Friday, July 2, 2010

Who's Providing Services?

The "it takes a village" mentality is simply that, a mentality, rather than a viable alternative. In many ways, children are raised by the village. They spend far more time interacting with teachers, peers, and social media (internet, television...etc) than they do by their parents. Acknowledging the fact that parents only play a small part in the raising of their children doesn't diminish the fact that for institutional purposes, the child requires someone to claim responsibility for them. This purely legal responsibility is then magnified and made sacred by that so-called "hallowed co-relation" (as Marx described it) attributed to parents by our culture, and outside influences such as non-parent mentors and lovers, though numerous, are seen as dangerous to that socially contrived relationship between parent and child.

Responsibility breeds possessive contempt. Being responsible for an object or a human being, makes the person called upon suspicious of outside contamination. If we view "the village" as a collection of individuals for which a child can develop meaningful relationships within society, rather than a faceless "everywhere" ghost parent that can't assume responsibility for its mistakes (as is seen in the case of state care), the village concept lends justification to the ambitions of those with a desire to give of themselves for the benefit of their young friends.

As a concept, rather than a contrived social institution, the village concept for child raising lends justification to CLs to pick up and nurture the children fallen through its own cracks as just one of the collection of individuals. These cracks are formed when that which is invested in an institution "responsible" for raising children does not meet what is demanded of it. Because nobody demands anything of a CL, they are poised to befriend the children dropped by the system that couldn't live up to its expectations.

The village concept works even when it doesn't.

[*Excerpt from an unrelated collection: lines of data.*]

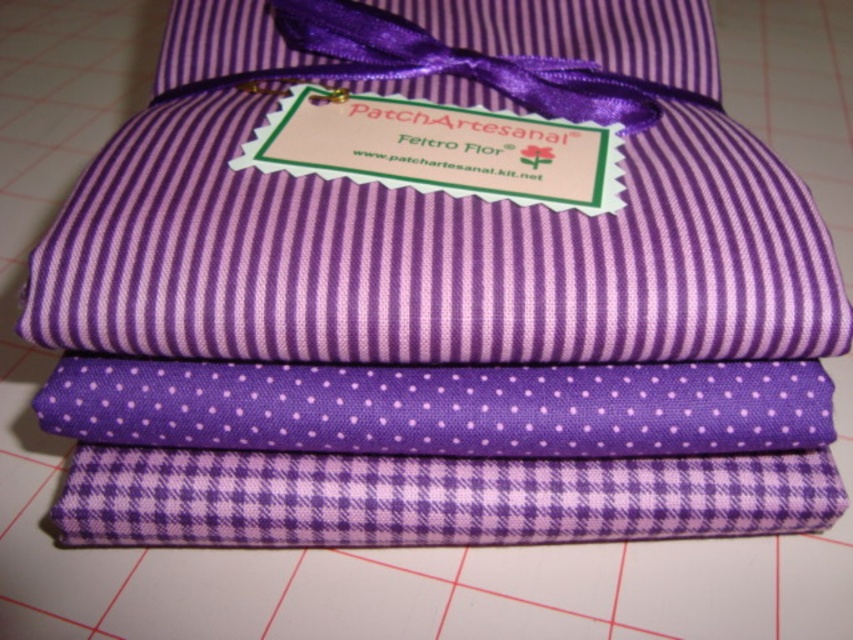
Is matte purple fabric at center to the right of purple dotted fabric at center from the viewer's perspective?

In fact, matte purple fabric at center is to the left of purple dotted fabric at center.

Is matte purple fabric at center wider than purple dotted fabric at center?

Indeed, matte purple fabric at center has a greater width compared to purple dotted fabric at center.

Is point (662, 272) behind point (204, 426)?

No, it is in front of (204, 426).

At what (x,y) coordinates should I click in order to perform the action: click on matte purple fabric at center. Please return your answer as a coordinate pair (x, y). The image size is (853, 640). Looking at the image, I should click on (434, 216).

Who is higher up, matte purple fabric at center or purple checkered fabric at bottom?

matte purple fabric at center is above.

Who is more forward, [196,177] or [398,522]?

Point [398,522] is more forward.

Between point (432, 253) and point (761, 508), which one is positioned behind?

Point (761, 508)

Where is `matte purple fabric at center`? The image size is (853, 640). matte purple fabric at center is located at coordinates (434, 216).

Which is in front, point (497, 392) or point (807, 497)?

Positioned in front is point (497, 392).

Is purple dotted fabric at center shorter than purple checkered fabric at bottom?

Indeed, purple dotted fabric at center has a lesser height compared to purple checkered fabric at bottom.

Is point (589, 387) farther from viewer compared to point (802, 529)?

No, (589, 387) is in front of (802, 529).

Image resolution: width=853 pixels, height=640 pixels. Find the location of `purple dotted fabric at center`. purple dotted fabric at center is located at coordinates (442, 406).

There's obviously a distinction here between providing a service for a child on that contractual, legal, professional basis and providing a service on the basis of pure devotion and charity. Both are required to enhance a child's life for different reasons and an overabundance of one over the other is bound to run a child's developmental trajectory in less appealing ways. Those who are responsible are providing a service, parents are providing a service for society--they are essentially entrusted to be to human beings what farmers are to crops. Farmers do not have control over the rain or the sunlight, but the work to ensure their crops get plenty of both and fill in the gaps when nature fails them. The family is a unit specialized into generating product for society in the form of a fully capable individual ready to perform all essential social functions for itself at its 18th birthday. To assist in doing this, governments have established their own water and sun in the form of compulsory schooling, state care, and other services.

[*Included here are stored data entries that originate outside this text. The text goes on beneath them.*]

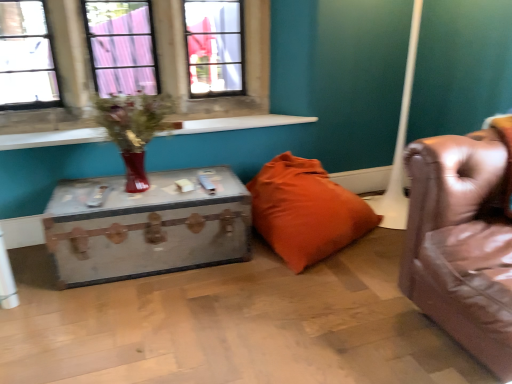
The width and height of the screenshot is (512, 384). Identify the location of vacant location below matte glass vase at upper left (from a real-world perspective). (142, 197).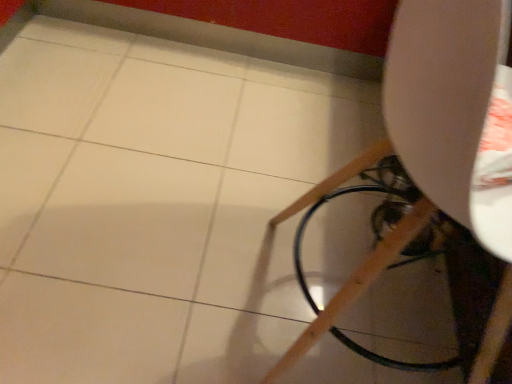
Locate an element on the screen. The width and height of the screenshot is (512, 384). free space to the left of matte white chair at right is located at coordinates (183, 271).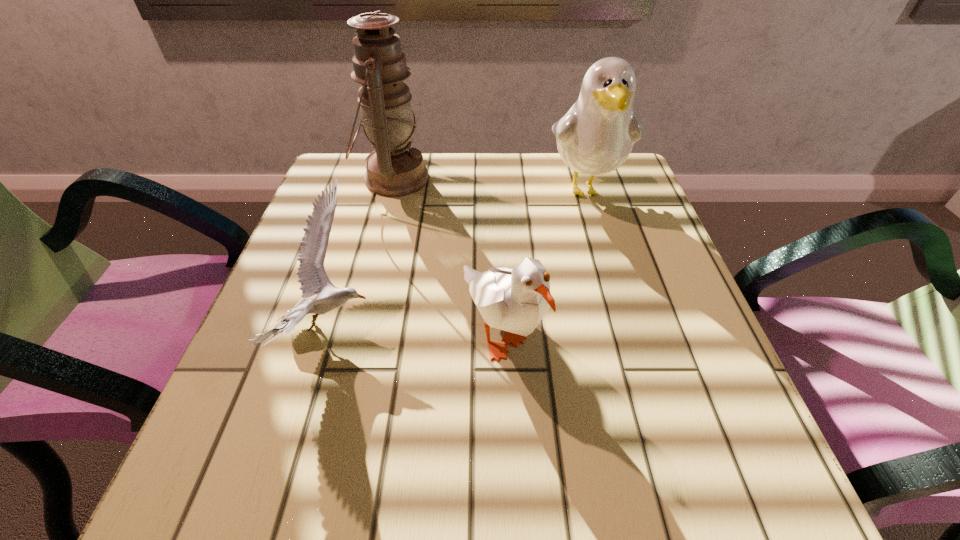
This screenshot has width=960, height=540. I want to click on free region at the left edge, so click(286, 417).

Image resolution: width=960 pixels, height=540 pixels. I want to click on blank space at the right edge of the desktop, so click(655, 253).

In order to click on vacant space at the far left corner of the desktop in this screenshot , I will do `click(365, 166)`.

Locate an element on the screen. vacant space at the far right corner of the desktop is located at coordinates coord(634,173).

Find the location of `vacant space in between the oil lamp and the farthest gull`. vacant space in between the oil lamp and the farthest gull is located at coordinates (490, 184).

Find the location of a particular element. The image size is (960, 540). free spot between the oil lamp and the leftmost gull is located at coordinates (362, 253).

Find the location of `unoccupied area between the second tallest gull and the shortest object`. unoccupied area between the second tallest gull and the shortest object is located at coordinates (416, 329).

I want to click on free space that is in between the tallest gull and the second gull from right to left, so (543, 260).

The width and height of the screenshot is (960, 540). I want to click on empty space between the shortest gull and the third tallest object, so click(x=416, y=329).

Where is `free point between the third tallest object and the oil lamp`? free point between the third tallest object and the oil lamp is located at coordinates (447, 256).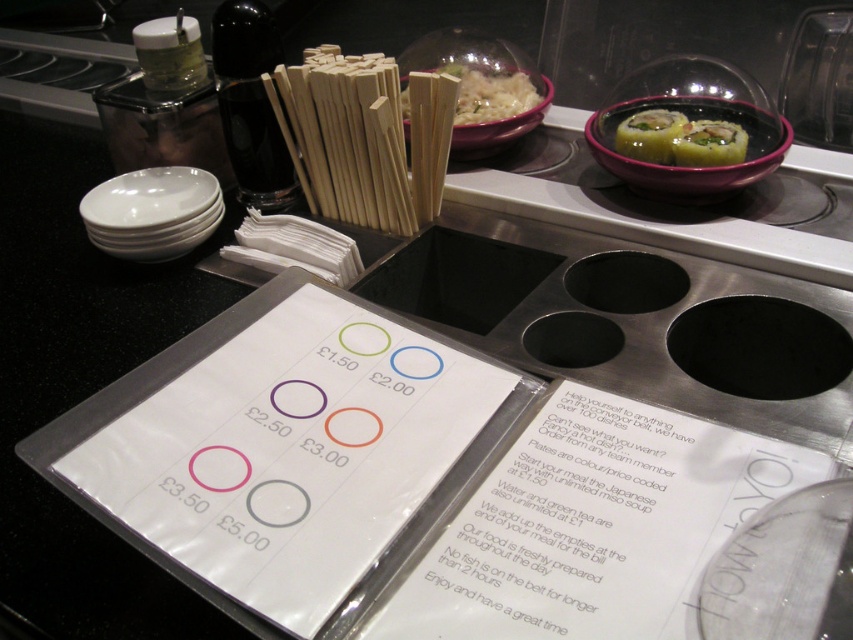
You are a customer at the sushi restaurant and want to know if the white paper menu at center is taller than the green matte sushi at upper right. Can you confirm this based on the scene?

The white paper menu at center is much taller than the green matte sushi at upper right, so yes, the white paper menu at center is taller than the green matte sushi at upper right.

You are a customer in a sushi restaurant and want to check the menu while grabbing a sushi from the conveyor belt. The white paper menu at center and the green matte sushi at upper right are in your view. Can you reach both items without moving your position if your arm can extend 18 inches?

The distance between the white paper menu at center and the green matte sushi at upper right is 18.46 inches. Since your arm can only extend 18 inches, you cannot reach both items without moving your position.

You are a customer at the sushi restaurant and want to take a plate from the conveyor belt. The purple glossy bowl at upper right and white matte rice at center are both on the belt. Which one should you grab first if you want the closest item?

The purple glossy bowl at upper right is closer to the viewer than the white matte rice at center, so you should grab the purple glossy bowl at upper right first.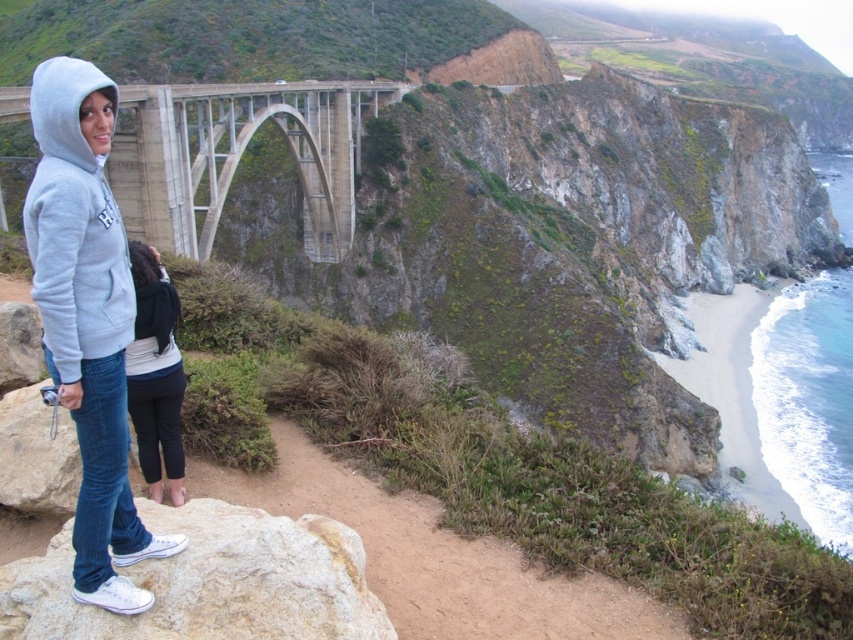
Is white sand beach at lower right to the left of black cotton pants at lower left from the viewer's perspective?

Incorrect, white sand beach at lower right is not on the left side of black cotton pants at lower left.

Is white sand beach at lower right wider than black cotton pants at lower left?

Correct, the width of white sand beach at lower right exceeds that of black cotton pants at lower left.

Who is more distant from viewer, (703, 320) or (178, 465)?

Positioned behind is point (703, 320).

Where is `white sand beach at lower right`? The height and width of the screenshot is (640, 853). white sand beach at lower right is located at coordinates (732, 388).

Who is lower down, smooth beige rock at lower left or white sand beach at lower right?

smooth beige rock at lower left is lower down.

Can you confirm if smooth beige rock at lower left is bigger than white sand beach at lower right?

No, smooth beige rock at lower left is not bigger than white sand beach at lower right.

Who is more distant from viewer, (53, 625) or (699, 332)?

The point (699, 332) is more distant.

Locate an element on the screen. This screenshot has width=853, height=640. smooth beige rock at lower left is located at coordinates (210, 582).

Can you confirm if light gray hoodie at center is positioned to the right of smooth beige rock at lower left?

No, light gray hoodie at center is not to the right of smooth beige rock at lower left.

Does point (115, 330) come closer to viewer compared to point (38, 628)?

No.

Is point (109, 248) closer to viewer compared to point (286, 582)?

No.

Image resolution: width=853 pixels, height=640 pixels. I want to click on light gray hoodie at center, so click(86, 321).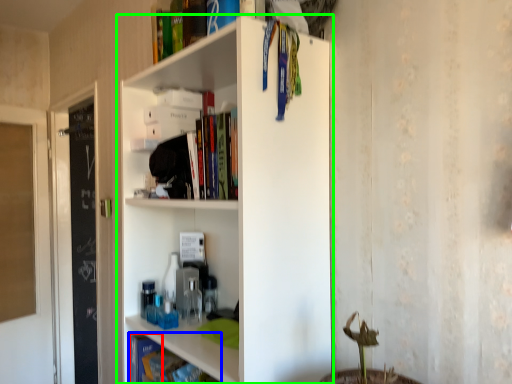
Question: Estimate the real-world distances between objects in this image. Which object is farther from book (highlighted by a red box), book (highlighted by a blue box) or shelf (highlighted by a green box)?

Choices:
 (A) book
 (B) shelf

Answer: (B)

But that's all that is involved in providing a service on the basis of legal requirement. A child who is nurtured in such an environment will not necessarily grow healthy, even if they are provided with schooling or adequate child care. A child is not a sedentary plant that just absorbs whatever goes into it, but an entity capable of making its own impact on its environment. What a child is capable of doing is superfluous to the society providing a contractual service, because to them, all that they require the child to be is something which can sit and receive the service. Thus children are grown like plants, absorbing water and sunlight, when in reality, their mobility alone produces a whole new dimension of care that society simply can not provide. In a system that necessitates their passivity, their activity can not be provided for no matter how much it necessitates it. So there is an impasse between what a child needs and what society needs, and it begins and ends with the child being a human being.

CLs provide a non-contractual service principally invested in allowing for a child's human qualities to expand once their basic legal requirements are provided for by responsible entities. Together, these two sides work together to satisfy a child's needs both as a social being and as a repository for services.